I am also using the cocoa town melanger and made a dozen or so mirco batches and was not getting the smoothness I wanted.  I ordered some cocoa butter and it really helps out with the texture.  I started at 10-12 hour conches and raised it 20-24.  I think I will go back to the 12 hour and see if more taste is maintained.

Hi there, we make a Milk 60% single origin ecuador,  we started the testing on a small melanger with the intent of lower the cocoabutter content (to have dry feeling) but it also turned out thick like cement!

we just modify a bit the recipe by increasing the fat content (cocoabutter) and now it works amazingly!

give a try by reducing the nibs and adding cocoabutter (let say 10%) but depending on the beans you could start trying with just 5%.

As well, what fat content has your milk powder?



Hello ! Thank you for sharing your experiences !

Our dark milk 60% is delicious, we added some nuts and our friends like it. the texture is smooth and the taste is good. We did not add additional cocoa butter, the tempering was ok, much more easier than the other chocolates... 
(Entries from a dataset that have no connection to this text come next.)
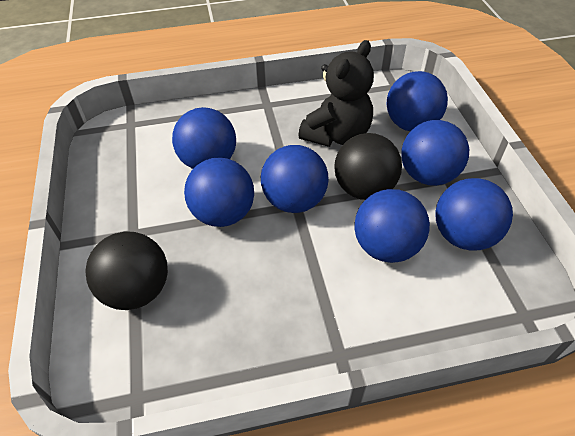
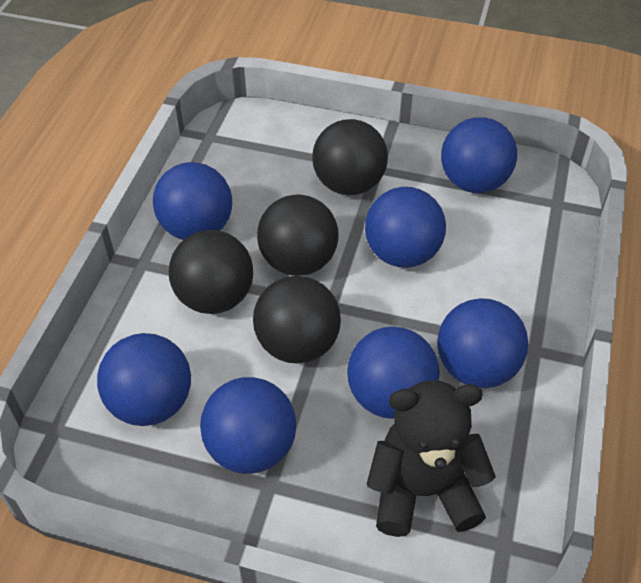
black ball: 2 -> 4

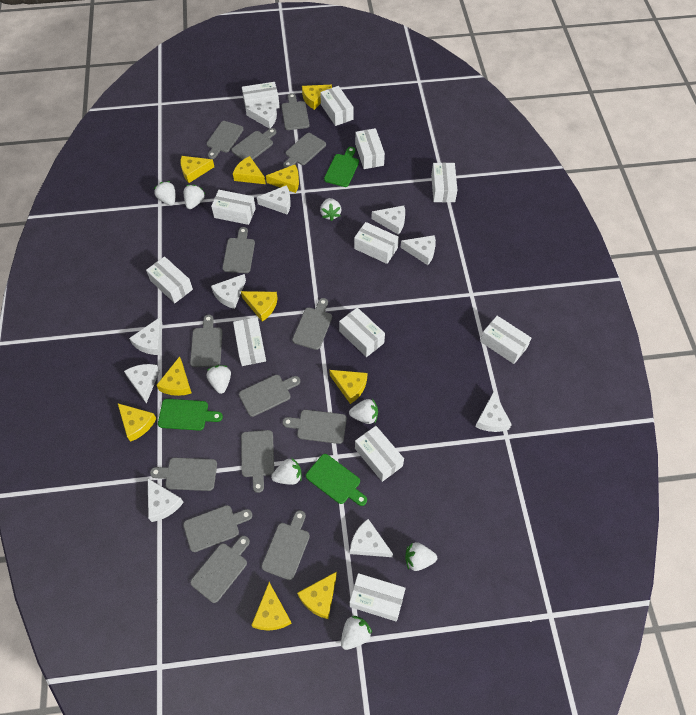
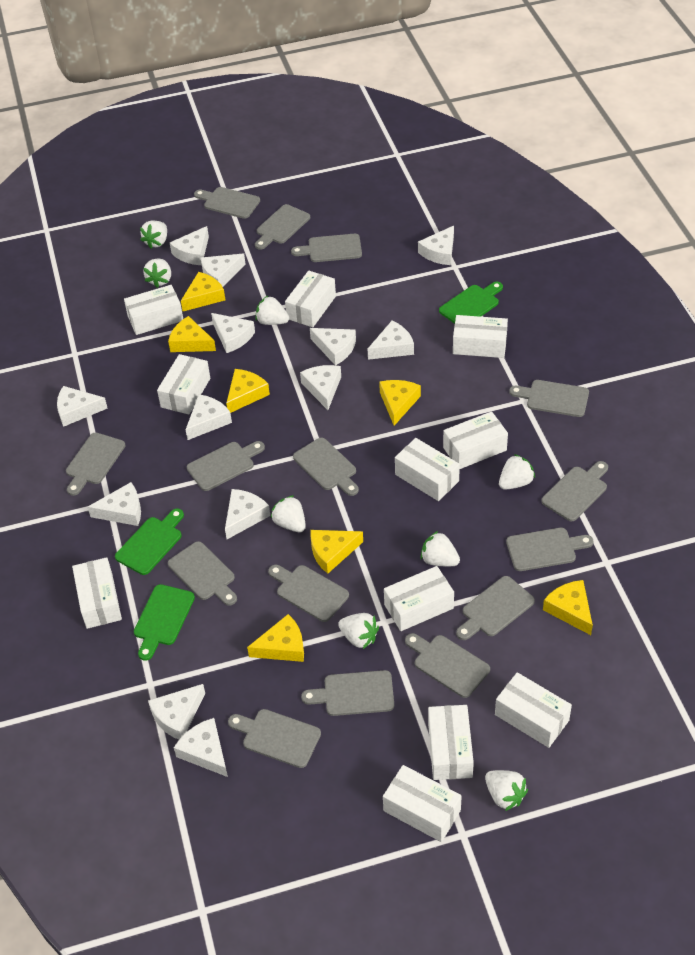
grey cutting board: 14 -> 15
white box: 12 -> 11
white cheese: 10 -> 13
yellow cheese: 10 -> 7

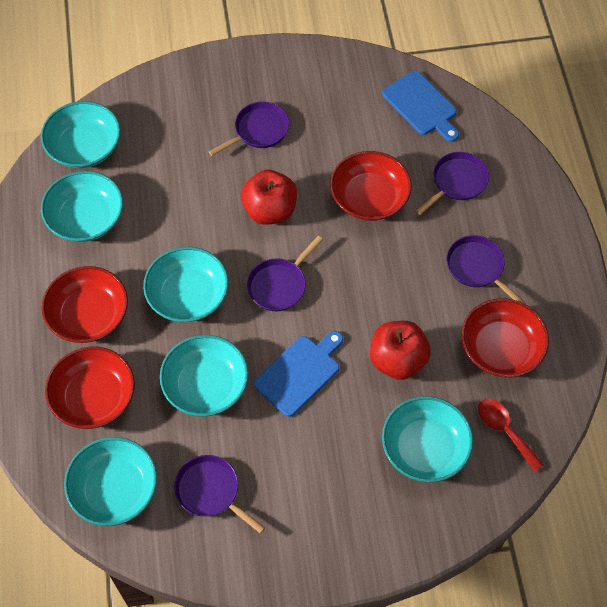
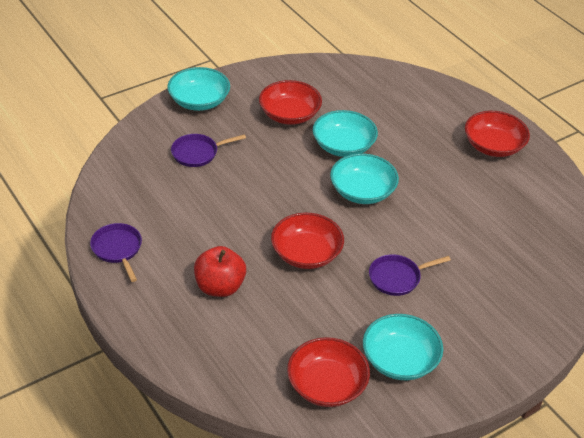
blue cutting board: 2 -> 0
purple pan: 5 -> 3
red apple: 2 -> 1
red spoon: 1 -> 0
turquoise bowl: 6 -> 4

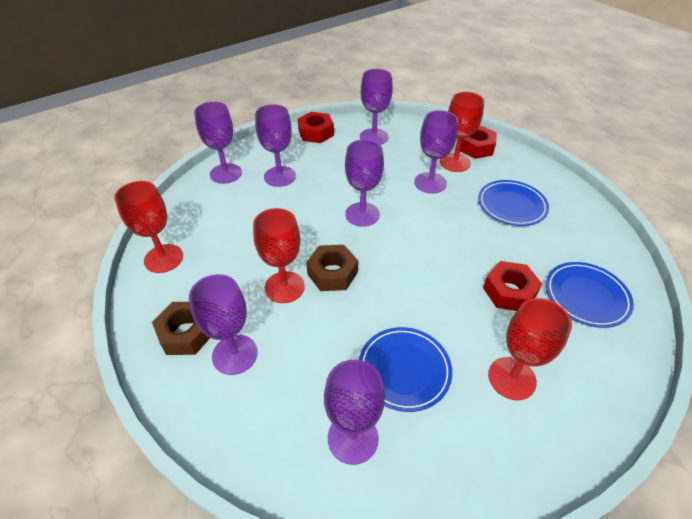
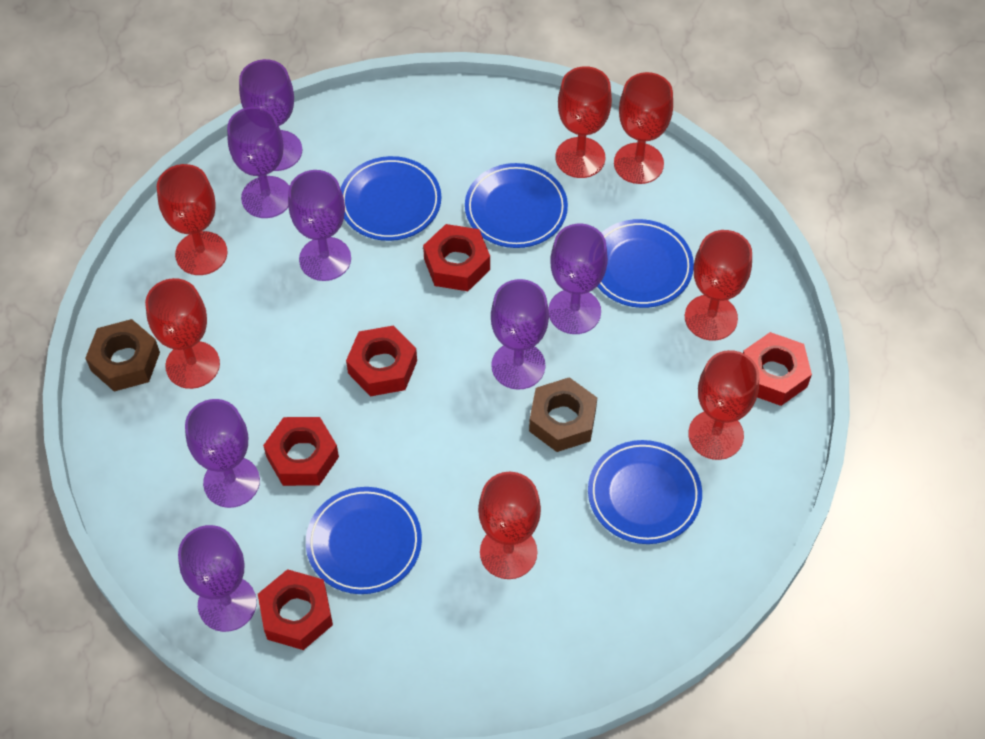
blue plate: 3 -> 5
red goblet: 4 -> 7
red nut: 3 -> 5

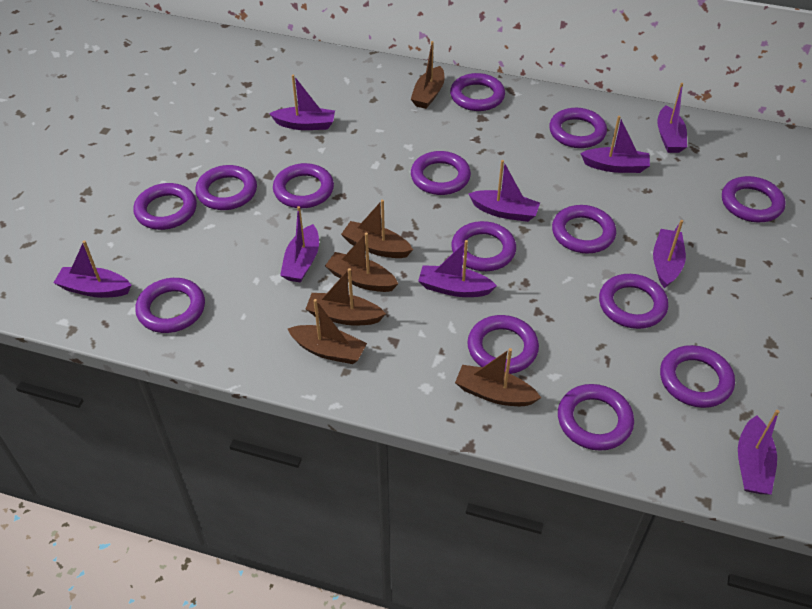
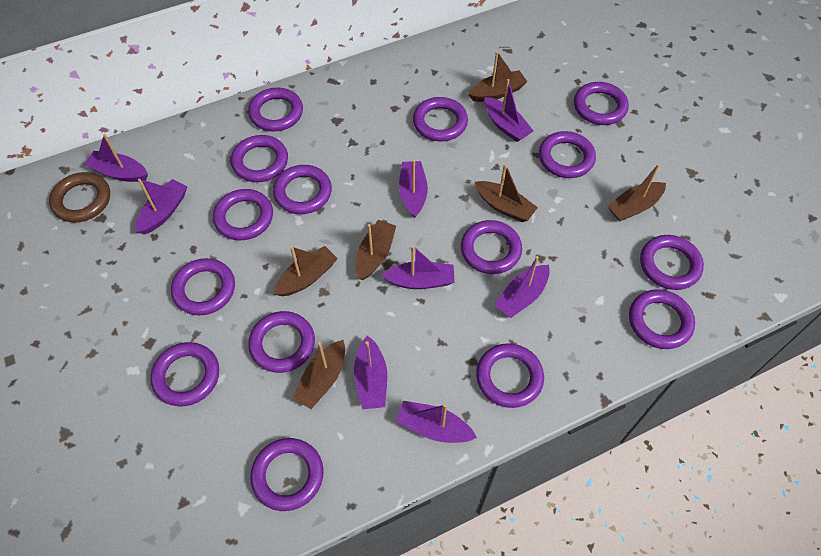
brown ring: 0 -> 1
purple boat: 9 -> 8
purple ring: 14 -> 15

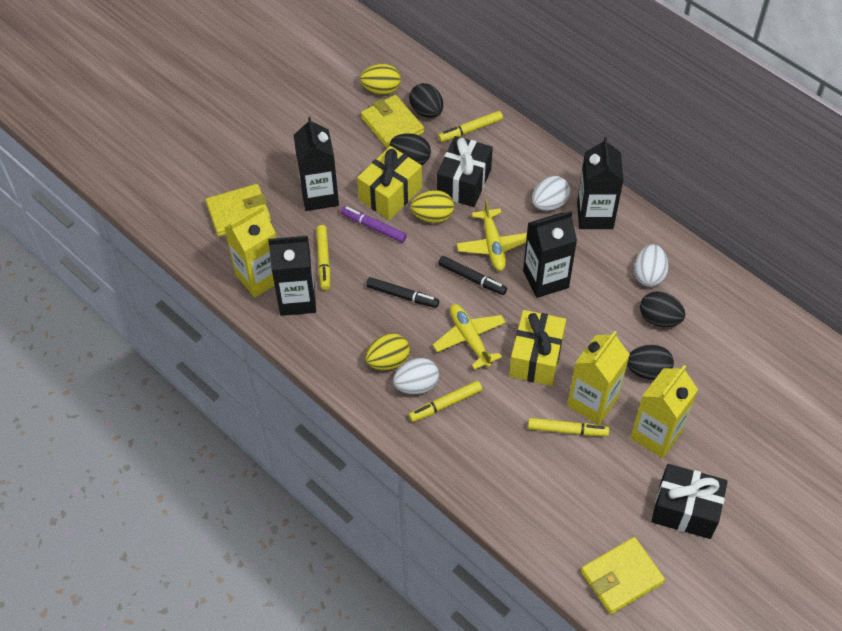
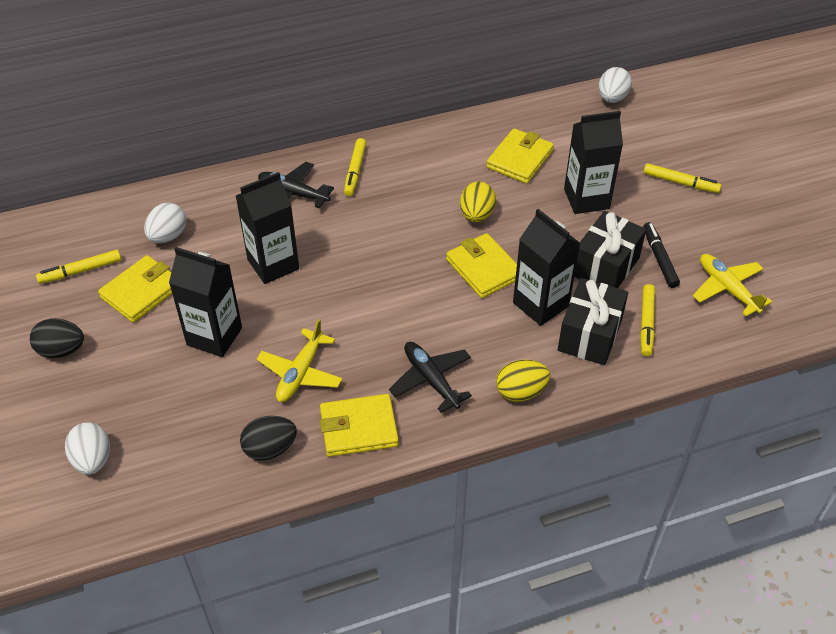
black egg: 4 -> 2
black marker: 2 -> 1
black plane: 0 -> 2
purple marker: 1 -> 0
yellow carton: 3 -> 0
yellow egg: 3 -> 2
yellow gift: 2 -> 0
yellow wallet: 3 -> 4

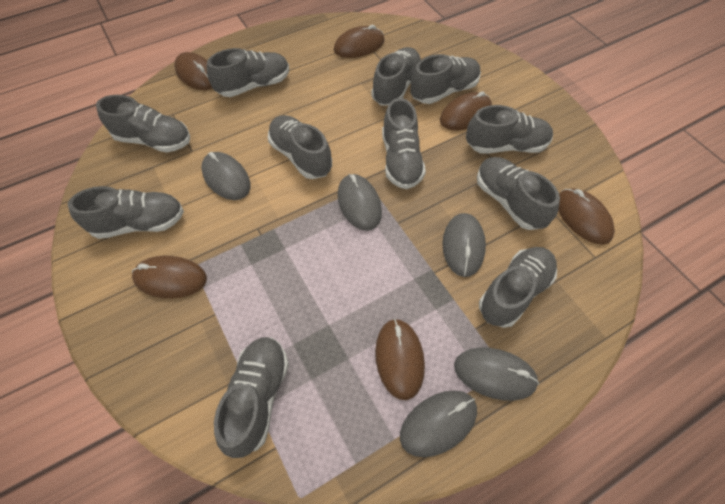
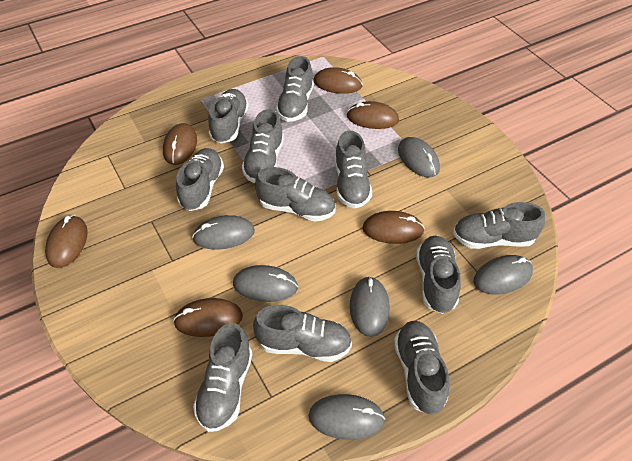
grey mouse: 5 -> 6

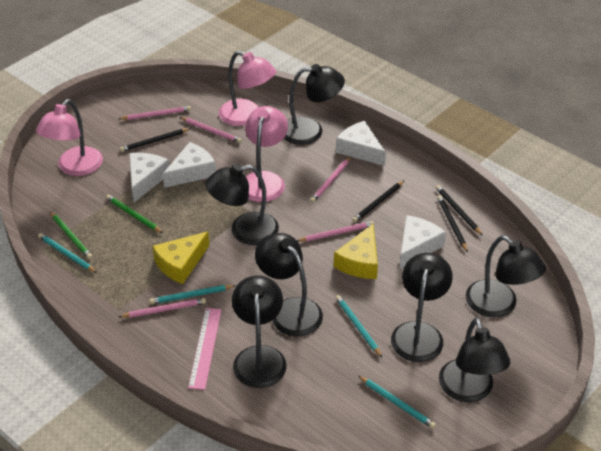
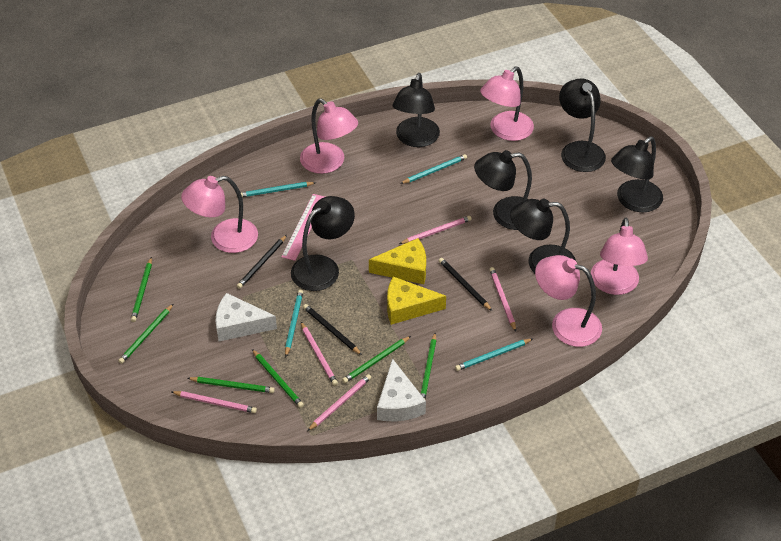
black lamp: 7 -> 6
black pencil: 4 -> 3
green pencil: 2 -> 6
pink lamp: 3 -> 5
white cheese: 4 -> 2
But I would like also to try what you sais Antonino, reducing the nibs and adding some cocoa butter.. thank you for the idea !

I am also experimenting with my first dark milk batches. I've added an additional 10% cocoa butter to the batch and it has been going for about 12 hours now in a small cocoa town. The consistency is pretty good already and will probably be finished in the next 8 hours. I have been trying to figure out when the best time to add the whole milk powder would be?  Any suggestions?

I used 8% butter and 60% paste.  Used 10% milk powder and added after 12 hours and kept it in the machine for 20 hours total.  Ended up 22% sugar.  The batch ended up being a 4 lb, 10.5 ounces and generally am getting about 10 oz. lose with each batch from cleaning.  That is probably high but I do not pick through every nook and cranny of the grinder and bowl, but do the best I can without making too much of a mess. 

My milk chocolate people want more milk powder in it.  It is still pretty dark.